■ Exercise details
The answer must be a single number: how many lines below contain "FUND".

((

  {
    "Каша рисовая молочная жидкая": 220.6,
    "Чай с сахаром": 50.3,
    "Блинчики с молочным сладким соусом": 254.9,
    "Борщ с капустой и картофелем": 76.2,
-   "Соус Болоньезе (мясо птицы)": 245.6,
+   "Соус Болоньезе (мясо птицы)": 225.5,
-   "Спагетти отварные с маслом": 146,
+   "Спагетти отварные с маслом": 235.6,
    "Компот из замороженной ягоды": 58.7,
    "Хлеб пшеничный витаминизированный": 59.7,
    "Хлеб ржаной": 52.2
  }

))
((

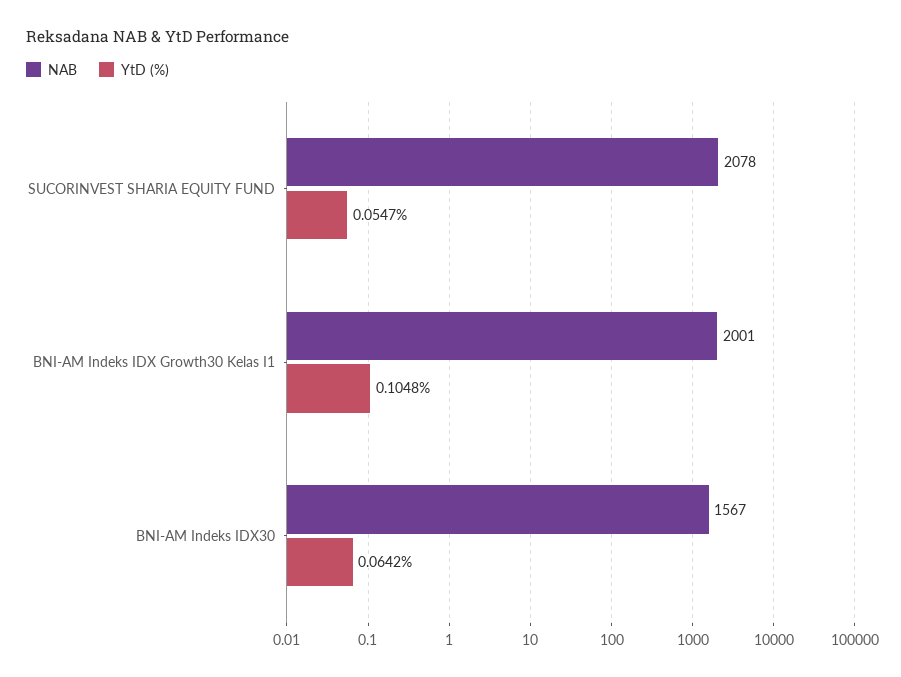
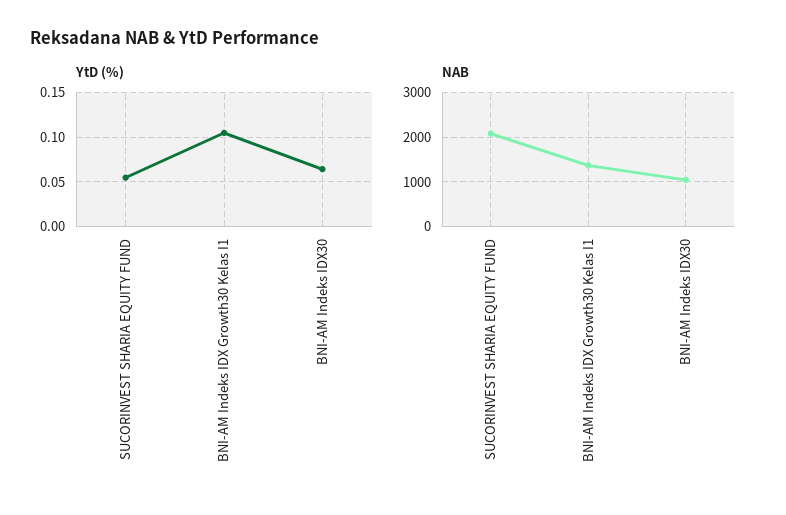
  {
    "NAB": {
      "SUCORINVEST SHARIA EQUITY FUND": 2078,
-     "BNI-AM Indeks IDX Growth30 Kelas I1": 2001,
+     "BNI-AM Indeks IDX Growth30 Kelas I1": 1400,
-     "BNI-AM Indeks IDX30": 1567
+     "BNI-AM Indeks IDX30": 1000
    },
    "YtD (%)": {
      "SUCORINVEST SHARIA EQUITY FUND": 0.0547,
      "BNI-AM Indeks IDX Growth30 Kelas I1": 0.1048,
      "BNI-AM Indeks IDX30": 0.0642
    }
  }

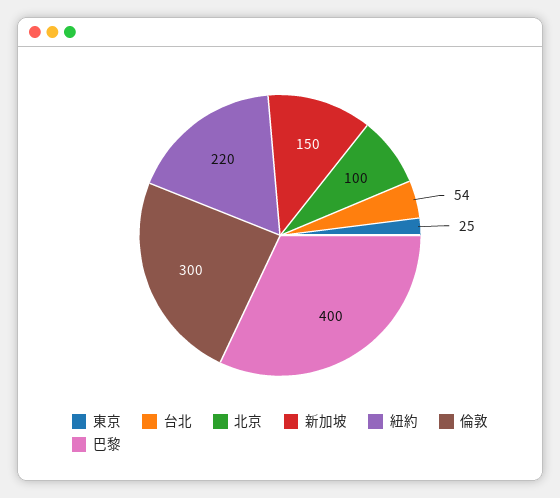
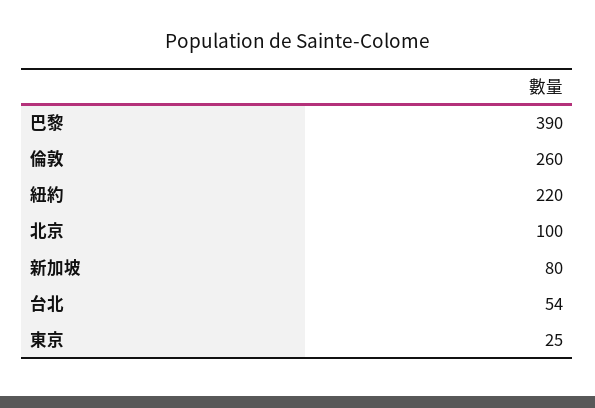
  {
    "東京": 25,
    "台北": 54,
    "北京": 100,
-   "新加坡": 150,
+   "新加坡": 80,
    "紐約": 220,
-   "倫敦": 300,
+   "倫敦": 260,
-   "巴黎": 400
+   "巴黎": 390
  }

))
((

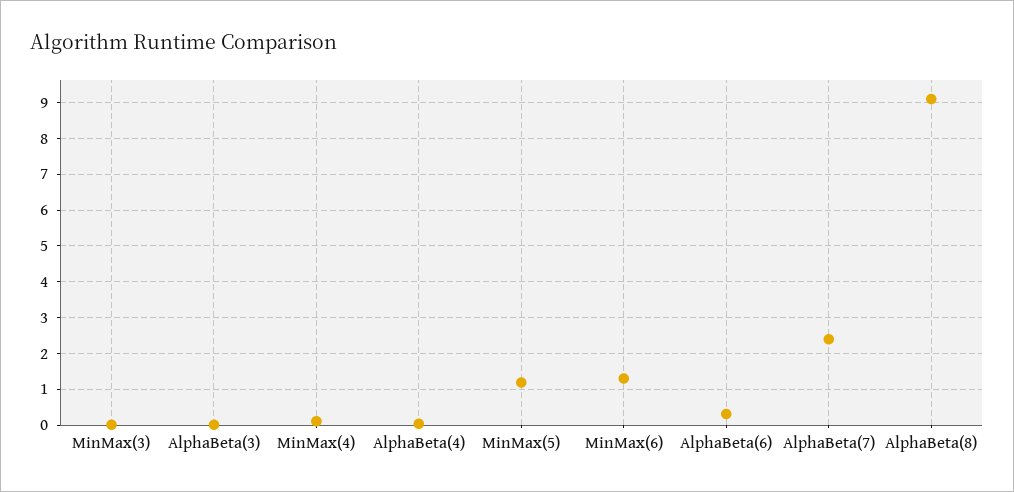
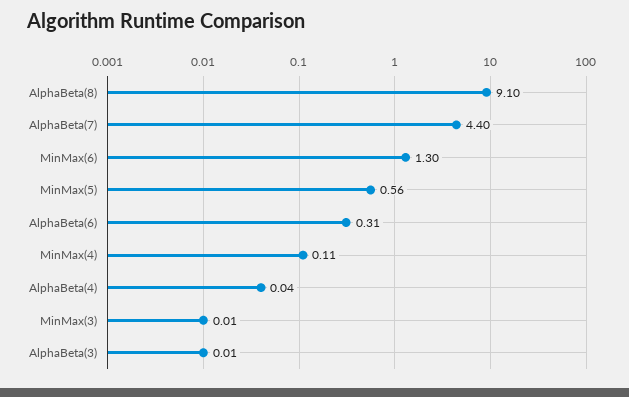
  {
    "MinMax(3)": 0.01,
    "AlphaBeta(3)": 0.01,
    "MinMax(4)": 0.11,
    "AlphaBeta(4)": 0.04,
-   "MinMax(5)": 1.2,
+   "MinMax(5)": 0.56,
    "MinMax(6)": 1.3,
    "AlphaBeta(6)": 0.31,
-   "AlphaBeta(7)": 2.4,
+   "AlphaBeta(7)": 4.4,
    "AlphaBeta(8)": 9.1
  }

))

■ Written answer
2